Aber gibt es überhaupt eine Ästhetik der Fotografie des 20. Jahrhunderts? Im 19. Jahrhundert formulierte sie ihren ästhetischen Anspruch noch in der Nachahmung anderer Kunstformen. Erst als sie sich auf ihre Fähigkeit besann, die denkbar treueste Abbildung der Realität zu liefern, hatte sie ihre Domäne gefunden. Nun kann sie aber bekanntlich nicht viel mehr, als Oberflächen abzubilden. Schon Brecht hatte bemängelt, "dass weniger denn je eine einfache Wiedergabe der Realität etwas über die Realität aussagt". Auch die fotografische Kunstform bildet die Lebenswelt also nicht einfach ab, sondern kommentiert sie. Dabei kommt es nicht darauf an, ob August Sander mit seinem "Antlitz der Zeit", jenem soziologischen Fotoatlas der Weimarer Republik, mehr Authentizität beanspruchen darf als die meisten Geschichtsbücher. Er traf vielmehr beeindruckende künstlerische Aussagen über seine Zeit: Die Stärke der Fotografie liegt in der Verquickung des Dokumentarischen mit dem Subjektiven.

Den Anfang machen Eugène Atgets Pariser Straßenbilder vom Jahrhundertbeginn mit altersgebeugten Hauswänden, bröckelnden Fassaden. Von Aufbruch keine Spur: ein melancholisches memento mori auf die todgeweihten Dinge vormoderner Epochen. Betrachtet man daneben die Straßenszenen von Thomas Struth aus München, Düsseldorf oder New York, fällt eine beklemmende Nüchternheit auf. Den sachlich fotografierten, menschenleeren Straßen von Struth fehlt, was Walter Benjamin in den Fotografien des 19. Jahrhunderts ausmachen konnte: Aura.

Auch die Landschaft des 20. Jahrhunderts verändert sich: In Robert Adams Foto aus den Sechzigern steht der einst Wilde Westen der USA zum Verkauf. Und bei Andreas Gurskys farbigen Riesenabzügen besteht die Umwelt nur noch aus Supermarkt und Börse.
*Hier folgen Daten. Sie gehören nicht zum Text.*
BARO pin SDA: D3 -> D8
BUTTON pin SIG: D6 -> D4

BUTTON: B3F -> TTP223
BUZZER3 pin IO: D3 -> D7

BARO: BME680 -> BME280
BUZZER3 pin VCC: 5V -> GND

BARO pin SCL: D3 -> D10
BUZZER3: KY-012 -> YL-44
Menschen sind nur noch Ornament zwischen Warenbergen oder Teil einer chaotisch brodelnden Masse inmitten von Monitoren. Was auf diesen Bildern fehlt, die menschliche Physiognomie, zeigt dagegen Michael Schmidts kürzlich entstandene Serie von jungen "Frauen". Teils nackt, teils bekleidet, stehen Körper und Gesichter im weißen Nichts.
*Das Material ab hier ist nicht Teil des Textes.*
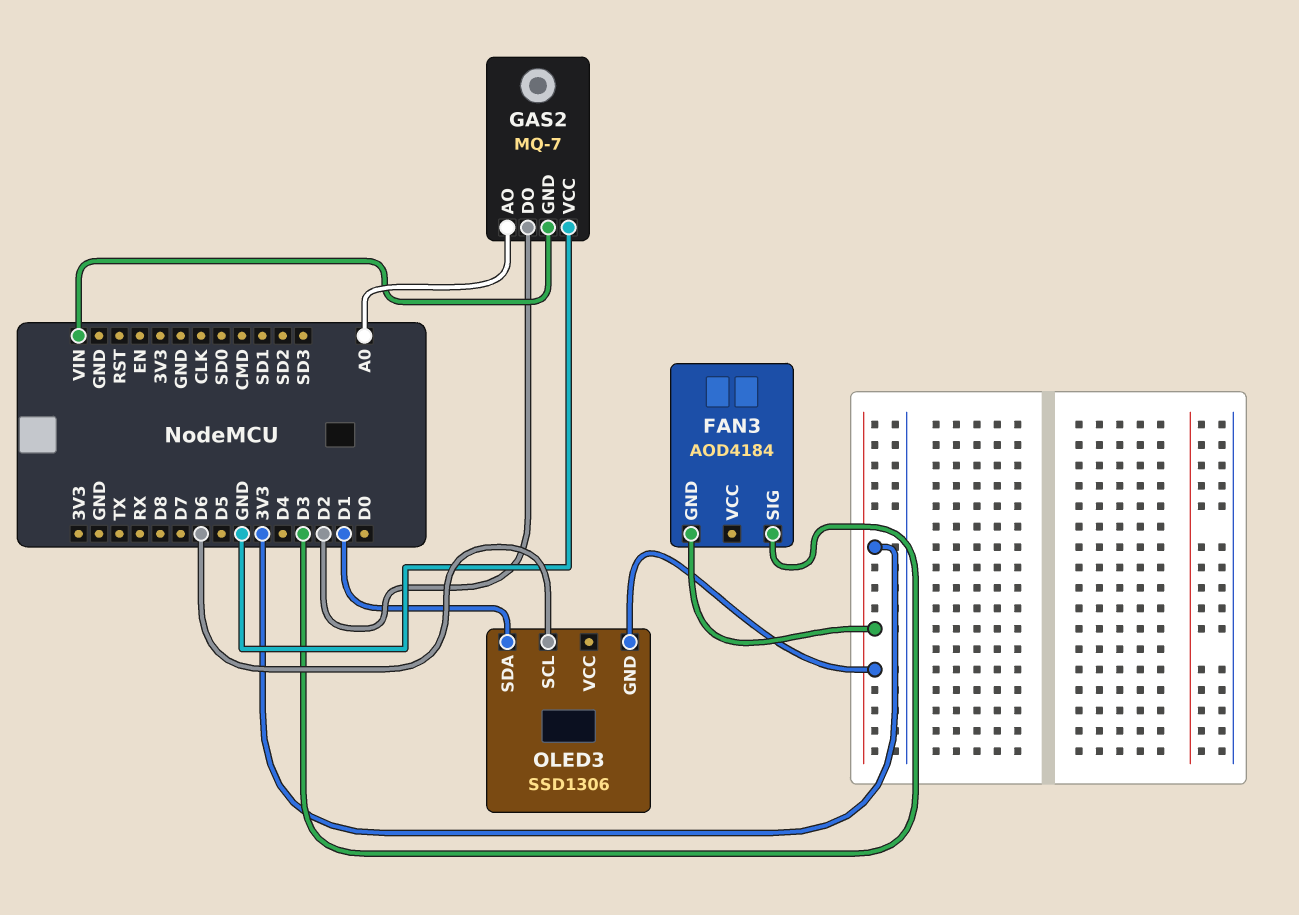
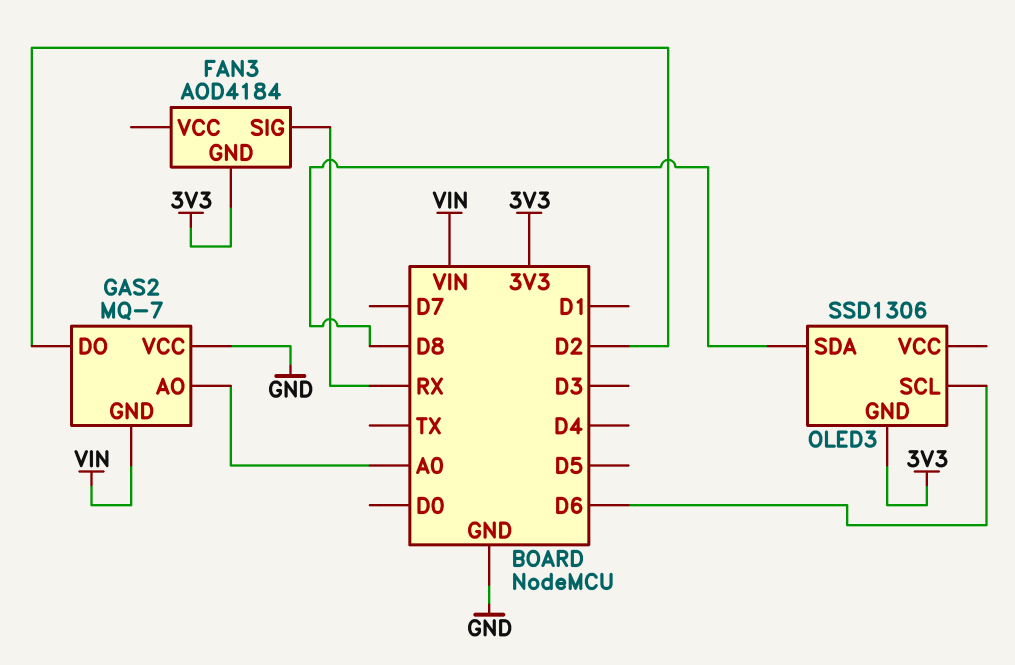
FAN3 pin SIG: D3 -> RX
OLED3 pin SDA: D1 -> D8

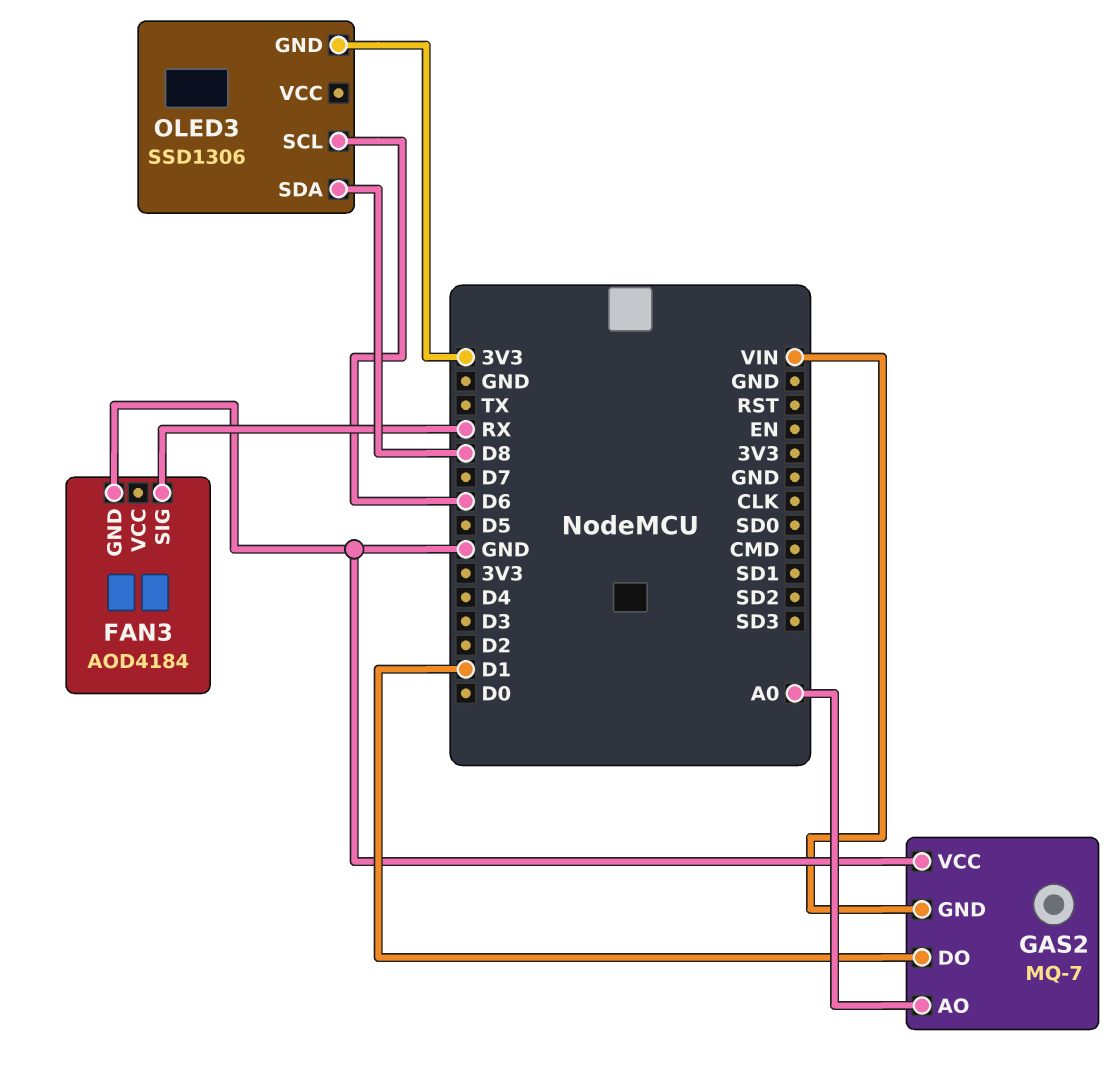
FAN3 pin GND: 3V3 -> GND
GAS2 pin DO: D2 -> D1

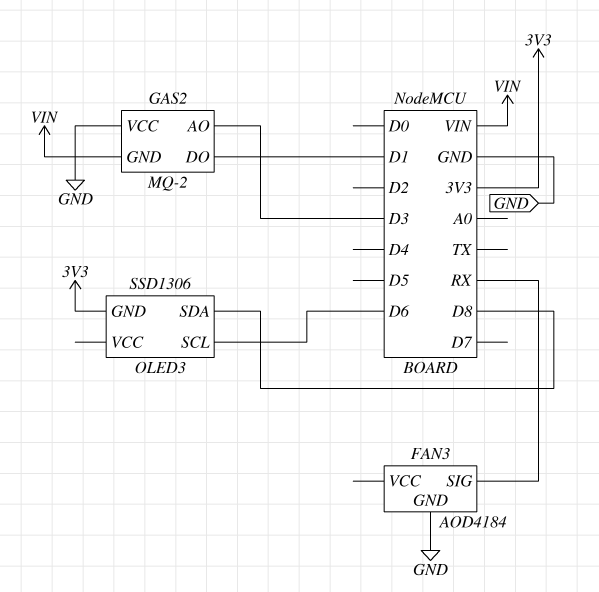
GAS2: MQ-7 -> MQ-2
GAS2 pin AO: A0 -> D3

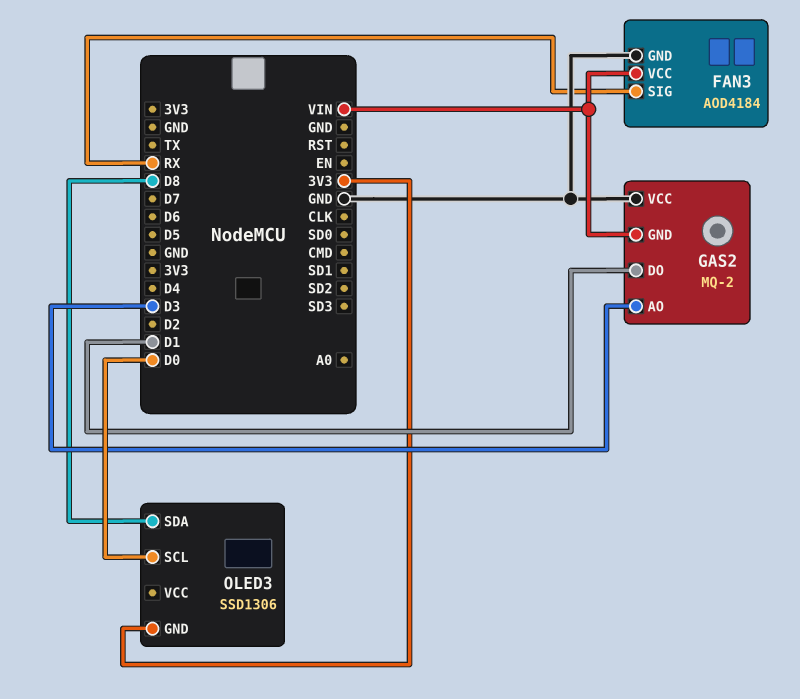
FAN3 pin VCC: none -> VIN
OLED3 pin SCL: D6 -> D0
Was erfahren wir aus diesen Bildern? Im Vergleich zu Sanders "Antlitz der Zeit" fällt der Verlust früherer Verbindlichkeiten auf: Weder Klasse, Schicht, noch Stand sind dem Subjekt am Ende des Jahrhunderts noch eingeschrieben. Nur das nackte Fleisch (und das Geschlecht) bietet Gewissheit über die eigene Existenz. Im Zeitalter der Gentechnologie fragt man sich: Wie lange noch?